Sulle Alpi, a quasi quattromila metri, dove la temperatura scende a trenta sotto zero, vivono e lavorano pochi uomini e donne nei loro rifugi, ultimi avamposti prima della natura estrema. Sotto, città e fabbriche, uffici e routine. Sopra, cielo e vette, voglia di libertà e di conquista. In mezzo, loro. Professionisti dell'accoglienza al servizio di turisti in cerca d’avventura e angeli custodi per alpinisti che sfidano la montagna, anche a costo della vita, in un ambiente ostile dove è importante adattarsi alle condizioni climatiche e al territorio.
Sandrine, gestisce da sola un nido d’aquila senza acqua corrente, spesso completamente sommerso dalla neve. Armando, amministra una struttura da centocinquanta posti e dieci dipendenti, sul Monte Bianco, da dove prendono il via cordate di scalatori esperti, ma raggiungibile anche da famiglie portate da una avveniristica funivia. Venturino, custode di una specie di baracca a rischio chiusura, nella zona più difficile delle Dolomiti, insieme a sua figlia Maria di nove anni, alla quale sta insegnando il mestiere. In Svizzera la Capanna Rothornhütte dovrà essere abbattuta e ricostruita perché sta crollando a causa dello scioglimento del permafrost su cui poggia e Daniela, rifugista, dovrà ospitare gli operai fino alla conclusione del cantiere.
Alta quota è un film che parla del rapporto tra uomo e Natura, entrando nell’intimità di vite al limite, in un mondo di frontiera sotto la costante e concreta minaccia della crisi climatica.

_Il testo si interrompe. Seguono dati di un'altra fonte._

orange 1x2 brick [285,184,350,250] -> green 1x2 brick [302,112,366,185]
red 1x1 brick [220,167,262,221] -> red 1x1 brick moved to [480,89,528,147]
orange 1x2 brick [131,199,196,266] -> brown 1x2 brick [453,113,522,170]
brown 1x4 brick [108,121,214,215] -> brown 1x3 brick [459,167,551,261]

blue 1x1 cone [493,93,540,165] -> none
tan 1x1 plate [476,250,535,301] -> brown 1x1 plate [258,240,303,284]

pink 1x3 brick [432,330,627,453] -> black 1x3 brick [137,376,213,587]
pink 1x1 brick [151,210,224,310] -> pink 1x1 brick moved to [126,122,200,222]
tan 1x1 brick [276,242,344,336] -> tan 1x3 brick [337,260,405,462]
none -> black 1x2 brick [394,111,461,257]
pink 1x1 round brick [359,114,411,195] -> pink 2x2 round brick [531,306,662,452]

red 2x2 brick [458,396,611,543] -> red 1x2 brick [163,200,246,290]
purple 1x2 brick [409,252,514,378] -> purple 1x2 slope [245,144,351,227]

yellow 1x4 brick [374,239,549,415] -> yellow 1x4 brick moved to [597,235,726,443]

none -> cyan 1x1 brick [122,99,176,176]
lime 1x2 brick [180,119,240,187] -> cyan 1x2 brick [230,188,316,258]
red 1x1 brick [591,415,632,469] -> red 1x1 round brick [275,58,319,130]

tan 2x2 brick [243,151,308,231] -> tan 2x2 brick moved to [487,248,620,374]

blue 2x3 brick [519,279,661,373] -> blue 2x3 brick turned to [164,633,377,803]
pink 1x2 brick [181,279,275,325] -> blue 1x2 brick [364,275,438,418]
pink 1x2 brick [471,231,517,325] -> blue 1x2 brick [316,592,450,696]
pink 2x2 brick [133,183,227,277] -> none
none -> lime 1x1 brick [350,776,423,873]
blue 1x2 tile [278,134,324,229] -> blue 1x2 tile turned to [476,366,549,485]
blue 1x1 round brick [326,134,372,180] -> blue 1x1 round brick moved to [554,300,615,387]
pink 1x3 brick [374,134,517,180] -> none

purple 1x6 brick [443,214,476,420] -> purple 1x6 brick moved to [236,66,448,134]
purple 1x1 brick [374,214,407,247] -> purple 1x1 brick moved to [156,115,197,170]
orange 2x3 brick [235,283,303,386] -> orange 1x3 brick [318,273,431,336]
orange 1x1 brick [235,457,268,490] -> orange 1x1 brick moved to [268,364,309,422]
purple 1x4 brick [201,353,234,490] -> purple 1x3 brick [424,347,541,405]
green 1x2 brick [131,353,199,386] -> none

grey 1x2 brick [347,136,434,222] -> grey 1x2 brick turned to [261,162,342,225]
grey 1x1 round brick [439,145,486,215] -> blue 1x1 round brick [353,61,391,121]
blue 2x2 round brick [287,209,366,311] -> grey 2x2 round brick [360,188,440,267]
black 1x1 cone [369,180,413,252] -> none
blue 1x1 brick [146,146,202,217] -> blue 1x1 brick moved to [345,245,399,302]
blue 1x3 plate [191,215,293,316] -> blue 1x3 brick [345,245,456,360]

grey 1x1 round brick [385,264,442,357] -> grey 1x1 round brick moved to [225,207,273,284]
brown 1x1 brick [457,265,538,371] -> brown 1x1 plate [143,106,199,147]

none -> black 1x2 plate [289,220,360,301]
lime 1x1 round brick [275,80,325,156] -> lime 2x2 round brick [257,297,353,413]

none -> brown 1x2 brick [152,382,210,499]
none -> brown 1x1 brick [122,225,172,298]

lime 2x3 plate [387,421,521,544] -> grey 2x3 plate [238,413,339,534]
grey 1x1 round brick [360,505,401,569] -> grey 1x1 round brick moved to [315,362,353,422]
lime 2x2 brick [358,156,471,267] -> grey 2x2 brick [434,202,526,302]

L’alta montagna è stata raccontata, tanto nel cinema quanto nella letteratura – salvo rare eccezioni – attraverso grandi imprese, avventure mitiche o sfide estreme di alpinisti eroici. Nel nostro film, di eroi, non ce ne sono. Il punto di vista è quello di personaggi da sempre ai margini di quest’epica, i rifugisti. Anello di congiunzione tra gli eterogenei frequentatori di un mondo in bilico tra l’immaginario romantico di un tempo, quando le Alpi sembravano inaccessibili e da scoprire, e la realtà di oggi, turistica e pop, in cui da esplorare è rimasto poco o niente, e rappresenta un importante indotto economico a cui è difficile rinunciare. I rifugisti sono persone normali che gestiscono situazioni straordinarie, confrontandosi con i propri limiti e le proprie (e altrui) ambizioni, in un luogo pieno di conflitti estetici e narrativi, che gli si sta letteralmente sfaldando intorno. Tra ghiacciai che scompaiono, interi pendii che si sgretolano e rifugi che crollano.
Un documentario che fotografa un mondo destinato a mutare inesorabilmente, che necessita di un cambio di paradigma da parte di chi lo frequenta e di chi ci lavora. Che, quindi, racconta il presente (forse già la memoria), ma parla anche di futuro.